At 15 years, it’s fun to reflect on the Land Portal’s beginnings. Someone recently asked me if there was a time when I thought the Land Portal wouldn’t make it, and I could instantly recall those moments. There were times when I flew from Rome to Berlin or Rotterdam, including with my infant son to meet our first potential donor, only to hear that we weren’t successful. Or before, when the Land Portal was a small project under the joint oversight of the International Land Coalition and landtenure.info consortium. Despite the great initial support they provided in bringing the Land Portal to life, none of us was completely sure if it could fulfill its potential without becoming an independent, neutral organization with its own funding. There were more recent times too. During the COVID-19 pandemic, we fought to keep our operations going as uncertainty changed everything around us.
The Land Portal is still here because from the beginning, even as a scrappy little project in 2009, its value was straightforward. We wanted to make information about land less fragmented, freely available and easily accessible.
At the time, the open knowledge movement was just burgeoning, and many in the land sector didn’t yet have the language to articulate why open data mattered in the land or development world. It almost felt like we were beating the drums too early.
Yet when I started joining the open knowledge community in 2010, the energy and momentum were palpable. Open data principles had the potential to positively impact the world, and the land sector. I remember going to the inaugural Open Knowledge Festival in Helsinki in 2012. Neil Sorensen, who was to join the Land Portal in 2014, was also there, and we both remember this gathering of the open knowledge community as a seminal experience. I absorbed as much as I could and, full of ideas, came back to the Land Portal.
The cross insemination that our small team started doing manifested in foundational ways. The website was built with open infrastructure, with linked metadata. We chose to work in Drupal, an open source content management system. We built LandVoc, a structured vocabulary set about land, to tag every piece of content we aggregated and make them more discoverable. We embedded data and open data topics into our partnerships. We slowly grew our userbase by being a transparent one-stop destination for land information that was open to all (nowadays the idea is captured by the term “digital public good”).

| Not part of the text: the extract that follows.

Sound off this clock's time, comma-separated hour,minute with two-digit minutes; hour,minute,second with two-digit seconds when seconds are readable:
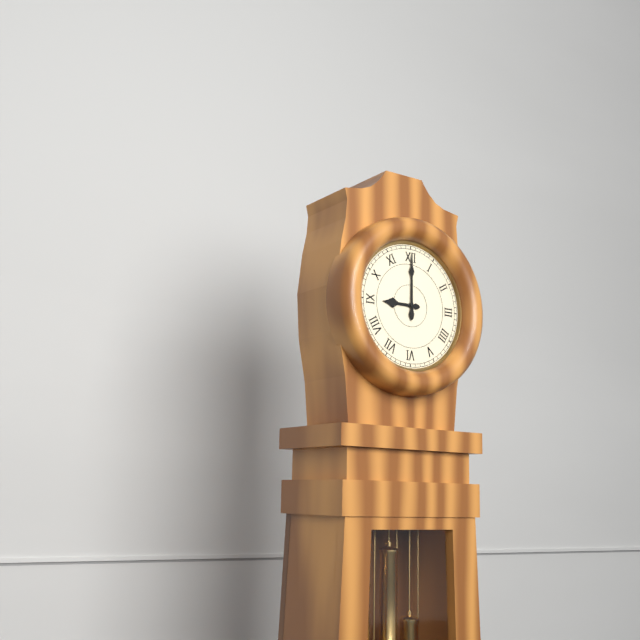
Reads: 9,00
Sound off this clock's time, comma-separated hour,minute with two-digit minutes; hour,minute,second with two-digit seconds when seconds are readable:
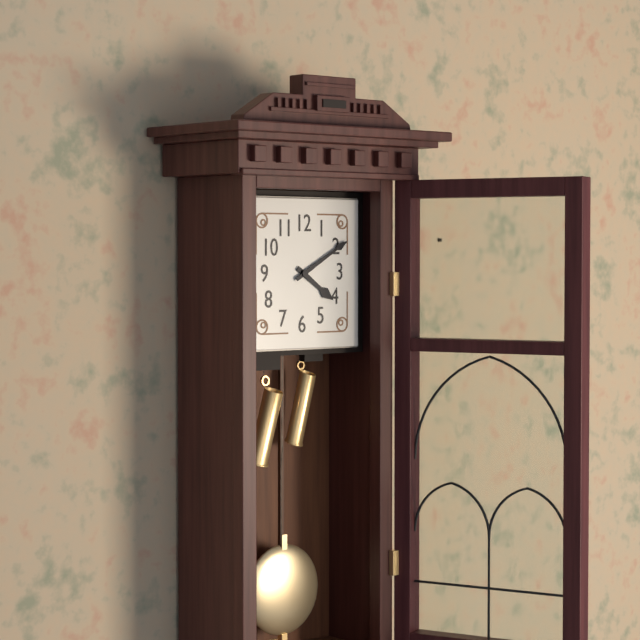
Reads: 4,10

Times have changed, and so have our approaches. Going beyond aggregation, the Land Portal now conducts research around the world. We write, summarize, explain, organize and publish content on land and land-adjacent issues, such as climate, food, and water. All our initial work on aggregation enabled us to see the major gaps in land data and information, and we’ve turned that work into the State of Land Information research project, which monitors land data at the country level.
None of this changes our mission: To improve access to land-related data and information. Access to information is really about power. And it is crucial for achieving good land governance and securing land rights for landless and vulnerable people.

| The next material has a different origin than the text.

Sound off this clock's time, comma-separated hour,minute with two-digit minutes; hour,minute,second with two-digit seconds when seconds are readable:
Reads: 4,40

In many ways, the Land Portal is a data organization operating in the land sector, rather than a land organization focusing on data. It’s always been a bit of an identity crisis. But we’ve never thought it was so important to pick one or the other, because our true role is as a convener of ideas and people across sectors to promote the value of open knowledge and collaboration. The Land Portal’s strength lies in the diversity of its community.
I’ll leave you with something that I’ve held on to for more than 10 years. When that meeting with the first potential big donor got canceled in Berlin, I thought the hope of making the Land Portal an independent organization was dead on arrival. But Leon Verstappen, who had been with the Land Portal since day one, encouraged me to write to Iris Krebber at what was then called the Department for International Development (DFID) in the United Kingdom. She was leading the land portfolio there, and I’ll never forget her response.
“We sponsor good ideas.”
I’ve tried hard to channel this spirit at the Land Portal. I am so proud of our team and our ability to listen. We listen for good ideas, underrepresented ideas, new ideas. We listen, and we are in the privileged position to support and implement a lot of them. Thank you for trusting us, thank you for being here.